Exercise objective: Produce an exact copy of all the data below, dropping every image.

Data excerpt:
++++++

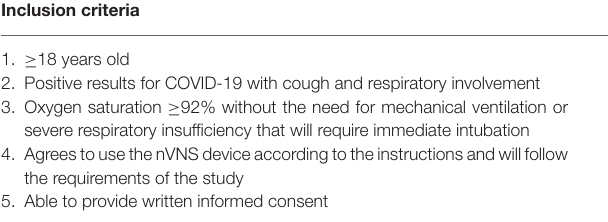
TABLE 1 | Inclusion and exclusion criteria.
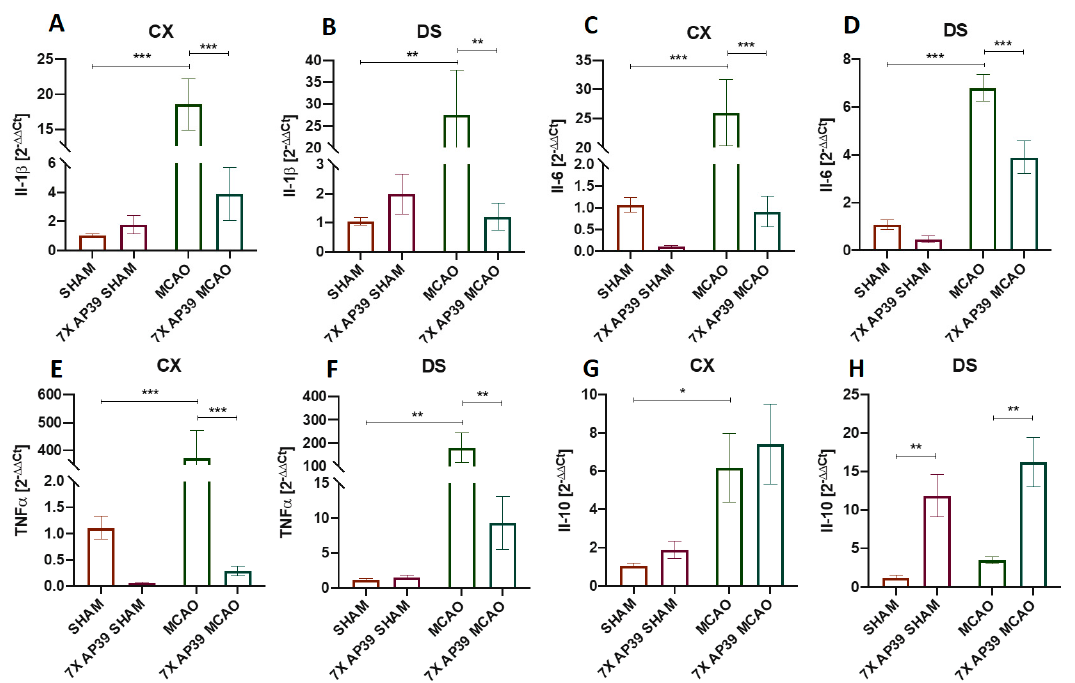
Figure 3. The effect of MCAO and AP39 on the mRNA expression level of the proinflammatory and anti-inflammatory cytokines in the frontal cortex (CX) and in the dorsal striatum (DS). ( A , B ) Relative Il-1ß mRNA levels in the CX and DS, respectively. ( C , D ) Relative Il-6 mRNA levels in the CX and DS, respectively. ( E , F ) Relative TNF- α mRNA levels in the CX and DS, respectively. ( G , H ) Relative Il-10 mRNA levels in the CX and DS, respectively. n = 8, one-way ANOVA, followed by Sidak’s correction for post hoc comparisons; * p < 0.05, ** p < 0.01 and *** p < 0.001 vs. MCAO or SHAM. Data are presented as the mean ±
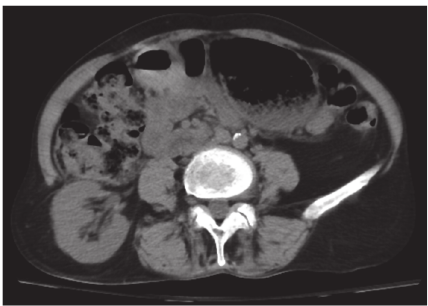
Figure 3: Axial CT demonstrates the extent of kidney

++++++

Reply:
TABLE 1 | Inclusion and exclusion criteria.
Figure 3. The effect of MCAO and AP39 on the mRNA expression level of the proinflammatory and anti-inflammatory cytokines in the frontal cortex (CX) and in the dorsal striatum (DS). ( A , B ) Relative Il-1ß mRNA levels in the CX and DS, respectively. ( C , D ) Relative Il-6 mRNA levels in the CX and DS, respectively. ( E , F ) Relative TNF- α mRNA levels in the CX and DS, respectively. ( G , H ) Relative Il-10 mRNA levels in the CX and DS, respectively. n = 8, one-way ANOVA, followed by Sidak’s correction for post hoc comparisons; * p < 0.05, ** p < 0.01 and *** p < 0.001 vs. MCAO or SHAM. Data are presented as the mean ±
Figure 3: Axial CT demonstrates the extent of kidney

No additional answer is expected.